• _Problem description_:
Examine the records below. Report how many of their lines contain the word "round", with no other content.

((

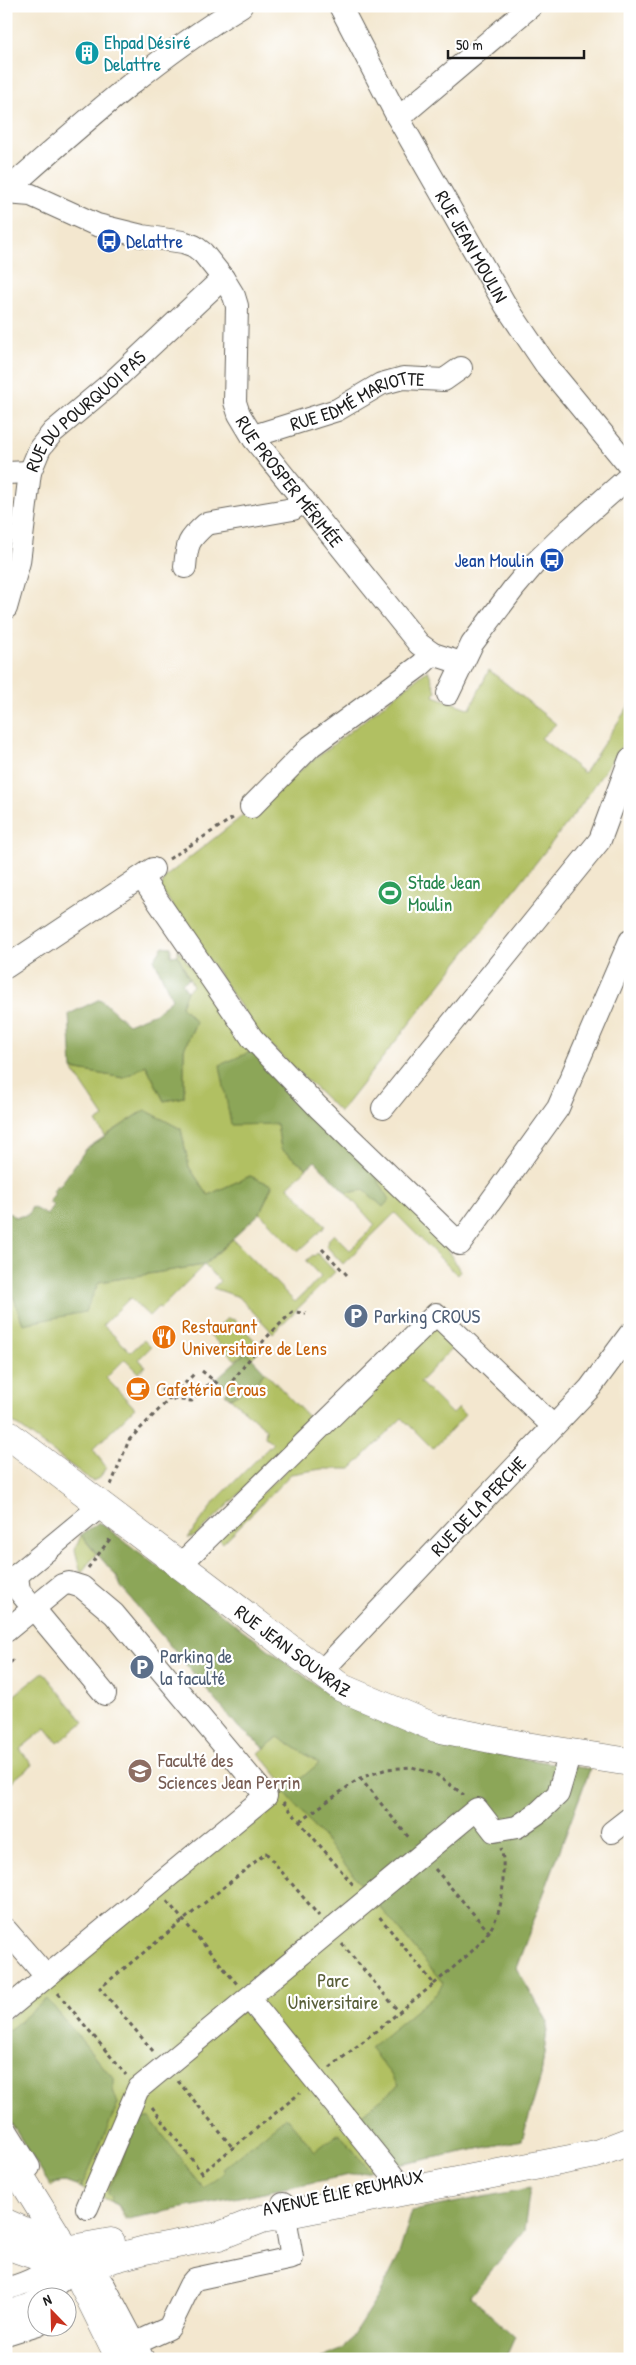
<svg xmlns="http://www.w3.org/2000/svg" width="636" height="2365" viewBox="0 0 636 2365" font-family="'Patrick Hand',sans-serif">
  <rect width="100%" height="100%" fill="#fff"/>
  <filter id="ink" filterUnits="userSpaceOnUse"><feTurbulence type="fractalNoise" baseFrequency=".02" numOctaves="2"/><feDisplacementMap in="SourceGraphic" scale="10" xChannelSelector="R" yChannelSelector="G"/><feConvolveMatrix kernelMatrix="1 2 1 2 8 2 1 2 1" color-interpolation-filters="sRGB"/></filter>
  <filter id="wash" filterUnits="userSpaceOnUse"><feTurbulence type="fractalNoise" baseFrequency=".0096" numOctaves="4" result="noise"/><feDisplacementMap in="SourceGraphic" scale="20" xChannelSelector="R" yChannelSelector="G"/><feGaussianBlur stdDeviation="1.12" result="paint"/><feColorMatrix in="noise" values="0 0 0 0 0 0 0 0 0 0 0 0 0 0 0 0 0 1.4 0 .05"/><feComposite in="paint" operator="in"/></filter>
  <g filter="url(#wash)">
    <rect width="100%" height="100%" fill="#f3e7cf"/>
    <path fill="#b1c062" stroke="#666e3f" d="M428,670L436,691L434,696L470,709L489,670L556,724L541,738L584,773L630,704V734L579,808L340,1112L260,1035L161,889L165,877Z
      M178,949L252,1051L277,1124L281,1149L307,1168L288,1186L326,1226L298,1252L260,1213L272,1186L250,1176L208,1195L189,1167L181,1129L145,1110L105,1136L96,1122L104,1117L72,1069L124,1078L146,1065L164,1101L184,1097V1049L196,1022L181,1006L187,991L193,986L178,955Z
      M373,1171C404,1198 441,1234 460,1271L457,1275L395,1213L343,1264L326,1246L329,1242L328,1240L334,1234L350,1250L375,1225L346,1193L364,1190L383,1206Z
      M233,1239L295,1302L321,1277L306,1261L313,1255L314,1256L317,1253L335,1272L273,1333L239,1297L213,1288L220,1281L204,1265L161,1308L158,1307L149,1316L130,1298L103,1325L131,1352L144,1340L151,1347L139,1359L145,1366L139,1373L125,1359L106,1378L135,1408L93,1449L106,1467L100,1478L92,1481L6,1417V1282L8,1281L23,1324L99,1282L204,1265Z
      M227,1318L235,1320L262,1348L252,1358L246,1352L235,1360L210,1335Z
      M436,1324L456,1344L420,1382L452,1414L458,1408L465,1415L433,1449L402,1418L351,1469H321L291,1474L223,1543L217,1537Z
      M265,1372L313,1422L196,1536L188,1538L216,1500L273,1443L265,1437L266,1429L230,1398L254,1385Z
      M81,1535L96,1554L81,1573L75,1550Z
      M43,1672L84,1722L58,1743L46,1728L20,1749L32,1765L6,1786V1702Z
      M328,1695L443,1746L590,1769L516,1968L548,2022L541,2076L522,2140L125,2219L118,2205L76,2186L65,2182L57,2183L51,2187L6,2115V2021L288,1789L259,1753Z"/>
    <path fill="#8ca658" stroke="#54613a" d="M163,946L171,947V956L178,955L189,979L182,983L187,991L181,1006L196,1022L184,1049V1097L164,1101L146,1065L124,1078L72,1069L69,1014L100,999L128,1024L155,1013L172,999L154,959Z
      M252,1051L373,1171L389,1200L383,1207L364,1190L346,1193L315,1161L307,1168L281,1149L277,1124L231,1125L220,1065Z
      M145,1110L181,1129L189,1167L208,1195L250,1176L272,1185L260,1213L204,1265L99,1282L85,1312L23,1324L8,1281L6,1282V1214L8,1212L15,1217L28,1215L32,1207L47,1215L53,1205L49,1202L55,1193L53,1191L57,1185L59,1187L86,1149Z
      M246,1352L265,1372L254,1385L230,1398L225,1394L229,1389L216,1379Z
      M99,1522L332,1697L443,1746L590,1769L516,1968L548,2022L541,2076L522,2140L398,2165L359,2116L399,2085L370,2048L437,1993L443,1983L285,1792L319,1763L278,1737L265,1748L239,1728L121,1587L117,1577L81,1535Z
      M47,1999L113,2078V2090L118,2104L81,2188L79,2187L81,2183L79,2182L76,2186L65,2182L49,2184L6,2115V2028L9,2030Z
      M286,2117L315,2151L339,2133L370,2171L128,2219L118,2205L110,2201L112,2196L107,2194L138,2121L144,2118H150L203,2188L224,2172L222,2169Z
      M530,2188L524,2231L470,2296L515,2337L505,2359H320L345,2348L379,2295L397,2260L412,2211Z"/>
  </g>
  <g filter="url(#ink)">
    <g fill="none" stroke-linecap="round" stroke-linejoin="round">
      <defs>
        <g id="minor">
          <path id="s1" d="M340,6L397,116L506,306L546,365L630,467"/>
          <path d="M397,116L408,110L531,6"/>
          <path d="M6,191C81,125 155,58 241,6"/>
          <path id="s2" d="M6,193L31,195L97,225L142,236L183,242L194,246L203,253L223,278L234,296L237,306L235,402L239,414L254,439L419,644L433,654L461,663"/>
          <path id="s3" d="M254,439L260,434L337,410L381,384L403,378L444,380L461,368"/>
          <path d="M6,473L30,472"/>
          <path d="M185,567C187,543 188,540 206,524L293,509L304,500"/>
          <path id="s4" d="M6,608L19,562L30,472L40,448L53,432L110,384L223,278"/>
          <path d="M448,694L472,644L514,588L536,562L570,529L630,476"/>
          <path d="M251,807L311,746L421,665L433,654"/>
          <path d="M142,878L252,1038L318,1107L460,1244L558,1108L630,941"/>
          <path d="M6,967L153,869"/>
          <path d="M383,1108L600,840L630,759"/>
          <path d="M181,1564L436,1314L553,1426"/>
          <path d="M17,1575L19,1591L105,1694"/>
          <path d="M17,1575L103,1504"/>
          <path d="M6,1631L62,1585L69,1583L82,1587L114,1614L266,1796L6,2010"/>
          <path id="s5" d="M320,1673L590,1388L630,1334"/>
          <path d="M612,1832L630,1818"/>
          <path d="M6,1930L46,1976"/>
          <path d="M249,1998L397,2181"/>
          <path d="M6,2130L29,2167"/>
          <path d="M87,2208L138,2089L477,1809L494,1831L517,1827L539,1812L558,1794L570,1753"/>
          <path d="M81,2252L105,2287L143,2359"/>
          <path d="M6,2289C31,2282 50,2273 65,2252"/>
          <path d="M41,2298L74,2269"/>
          <path d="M6,2312L29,2305L38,2300"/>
          <path d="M6,2334L38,2324"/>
          <path d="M117,2352L169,2328L190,2285L195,2279L292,2258L283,2204"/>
        </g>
        <g id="major">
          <path id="s6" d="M6,1433L342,1688L436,1728L526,1746L630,1762"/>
          <path d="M6,2153L66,2250L120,2359"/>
          <path d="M6,2223L60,2247"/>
          <path d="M6,2245L74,2269"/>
          <path d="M66,2250L111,2242"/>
          <path d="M74,2269L145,2250L219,2236L262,2219L596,2154L630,2141"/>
        </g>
      </defs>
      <use href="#minor" stroke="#67635b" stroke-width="24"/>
      <use href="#major" stroke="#67635b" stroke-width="29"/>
      <path stroke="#67635b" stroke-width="3" stroke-dasharray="4 4" stroke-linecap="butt" d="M169,859L236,816
        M322,1249L347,1275
        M202,1371L223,1388H227L265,1339L292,1312L306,1313
        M156,1383L170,1399L192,1401L213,1380
        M111,1485L129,1440L196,1372
        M88,1568L110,1539
        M6,1659L9,1657L12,1661L6,1666
        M360,1778L410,1839
        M283,1802L355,1887
        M300,1821L360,1778L387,1769L412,1767L437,1775L464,1795
        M435,1869L490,1933
        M167,1901L237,1984
        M342,1944L400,2013
        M434,1984C472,1950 503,1935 503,1879C503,1869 504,1858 501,1848
        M58,1993L126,2075
        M153,2051L100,1988L266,1853L319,1916
        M330,2068L434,1984L378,1915
        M178,2081L233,2148
        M152,2107L202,2173L300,2093"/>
      <use href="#minor" stroke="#fff" stroke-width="22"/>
      <use href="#major" stroke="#fff" stroke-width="28"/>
    </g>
  </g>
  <defs>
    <symbol id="building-disc" viewBox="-11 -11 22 22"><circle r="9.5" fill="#0f9aa8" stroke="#fff"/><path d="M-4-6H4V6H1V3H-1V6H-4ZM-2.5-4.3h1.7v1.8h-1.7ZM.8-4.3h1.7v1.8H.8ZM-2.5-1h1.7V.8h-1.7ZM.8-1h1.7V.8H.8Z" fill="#fff"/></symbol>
    <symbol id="bus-disc" viewBox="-11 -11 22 22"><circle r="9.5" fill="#1a4fb4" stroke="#fff"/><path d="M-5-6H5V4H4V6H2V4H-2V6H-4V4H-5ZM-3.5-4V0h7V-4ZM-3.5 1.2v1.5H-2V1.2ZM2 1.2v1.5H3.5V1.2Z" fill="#fff"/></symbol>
    <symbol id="stadium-disc" viewBox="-11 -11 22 22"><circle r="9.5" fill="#2e9e5b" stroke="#fff"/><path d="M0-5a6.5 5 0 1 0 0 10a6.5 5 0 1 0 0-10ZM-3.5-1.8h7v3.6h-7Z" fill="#fff"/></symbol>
    <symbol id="parking-disc" viewBox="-11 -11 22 22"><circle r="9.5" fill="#5c6f8a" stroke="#fff"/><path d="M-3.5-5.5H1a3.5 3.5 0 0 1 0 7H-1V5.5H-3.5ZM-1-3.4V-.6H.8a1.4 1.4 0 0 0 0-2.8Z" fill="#fff"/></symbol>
    <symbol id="restaurant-disc" viewBox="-11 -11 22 22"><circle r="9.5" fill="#e8710a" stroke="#fff"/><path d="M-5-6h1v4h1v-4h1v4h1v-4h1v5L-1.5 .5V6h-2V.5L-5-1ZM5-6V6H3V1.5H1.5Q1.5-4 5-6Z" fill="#fff"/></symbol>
    <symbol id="cafe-disc" viewBox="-11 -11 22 22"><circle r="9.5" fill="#e8710a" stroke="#fff"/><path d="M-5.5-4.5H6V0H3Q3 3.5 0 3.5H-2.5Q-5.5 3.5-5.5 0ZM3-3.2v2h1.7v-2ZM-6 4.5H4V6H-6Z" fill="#fff"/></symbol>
    <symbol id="university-disc" viewBox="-11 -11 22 22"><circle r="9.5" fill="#8d6e63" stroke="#fff"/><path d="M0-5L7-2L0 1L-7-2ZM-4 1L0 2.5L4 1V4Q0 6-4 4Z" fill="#fff"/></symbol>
  </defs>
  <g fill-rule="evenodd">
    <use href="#building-disc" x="73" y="39" width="28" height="28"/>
    <use href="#bus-disc" x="95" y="227" width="28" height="28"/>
    <use href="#bus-disc" x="538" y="546" width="28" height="28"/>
    <use href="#stadium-disc" x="376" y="879" width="28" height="28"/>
    <use href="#parking-disc" x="342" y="1302" width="28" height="28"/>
    <use href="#restaurant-disc" x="150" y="1323" width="28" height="28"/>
    <use href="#cafe-disc" x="124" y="1375" width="28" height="28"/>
    <use href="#parking-disc" x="128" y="1653" width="28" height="28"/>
    <use href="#university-disc" x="126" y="1757" width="28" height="28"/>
  </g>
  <g text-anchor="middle" stroke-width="4.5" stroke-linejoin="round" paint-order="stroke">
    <g font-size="19" fill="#0d838f" stroke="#fff" text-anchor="start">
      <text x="104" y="49">Ehpad Désiré<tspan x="104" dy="22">Delattre</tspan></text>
    </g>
    <g font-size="19" fill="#164399" stroke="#fff" text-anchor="start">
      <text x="126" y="248">Delattre</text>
      <text x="534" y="567" text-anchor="end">Jean Moulin</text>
    </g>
    <g font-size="19" fill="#1c1c1c" stroke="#fff">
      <text dy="7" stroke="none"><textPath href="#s1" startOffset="274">RUE JEAN MOULIN</textPath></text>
      <text dy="7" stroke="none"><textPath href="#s3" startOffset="112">RUE EDMÉ MARIOTTE</textPath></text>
      <text dy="7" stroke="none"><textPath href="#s4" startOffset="222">RUE DU POURQUOI PAS</textPath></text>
      <text dy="7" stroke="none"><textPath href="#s2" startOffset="465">RUE PROSPER MÉRIMÉE</textPath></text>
      <text dy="7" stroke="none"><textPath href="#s5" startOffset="230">RUE DE LA PERCHE</textPath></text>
      <text dy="7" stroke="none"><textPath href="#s6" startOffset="360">RUE JEAN SOUVRAZ</textPath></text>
      <text transform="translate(343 2192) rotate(-12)" y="7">AVENUE ÉLIE REUMAUX</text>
    </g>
    <g font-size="19" fill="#27864d" stroke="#fff" text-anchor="start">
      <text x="408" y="889">Stade Jean<tspan x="408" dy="22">Moulin</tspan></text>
    </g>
    <g font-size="19" fill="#4e5e75" stroke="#fff" text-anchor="start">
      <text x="374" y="1323">Parking CROUS</text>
      <text x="160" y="1663">Parking de<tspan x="160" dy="22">la faculté</tspan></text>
    </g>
    <g font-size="19" fill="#c56008" stroke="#fff" text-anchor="start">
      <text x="182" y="1333">Restaurant<tspan x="182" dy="22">Universitaire de Lens</tspan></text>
      <text x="156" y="1396">Cafetéria Crous</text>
    </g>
    <g font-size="19" fill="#785e54" stroke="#fff" text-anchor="start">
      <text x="158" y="1767">Faculté des<tspan x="158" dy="22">Sciences Jean Perrin</tspan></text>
    </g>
    <g font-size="19" fill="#585e38" stroke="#fff">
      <text x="333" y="1987">Parc<tspan x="333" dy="22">Universitaire</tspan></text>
    </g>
  </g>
  <rect width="636" height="2365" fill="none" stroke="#fff" stroke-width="25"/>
  <g transform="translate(52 2312) rotate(337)"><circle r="24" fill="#ffffff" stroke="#a4a4a4"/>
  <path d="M0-4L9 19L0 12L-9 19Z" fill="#c8321e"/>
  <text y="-8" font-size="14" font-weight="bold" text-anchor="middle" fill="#1c1c1c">N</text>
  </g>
  <path d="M448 50v8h136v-8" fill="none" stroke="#1c1c1c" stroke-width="2.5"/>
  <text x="456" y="50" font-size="15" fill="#1c1c1c" stroke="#ffffff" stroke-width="4" paint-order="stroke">50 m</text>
</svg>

))

• _Response area_:
2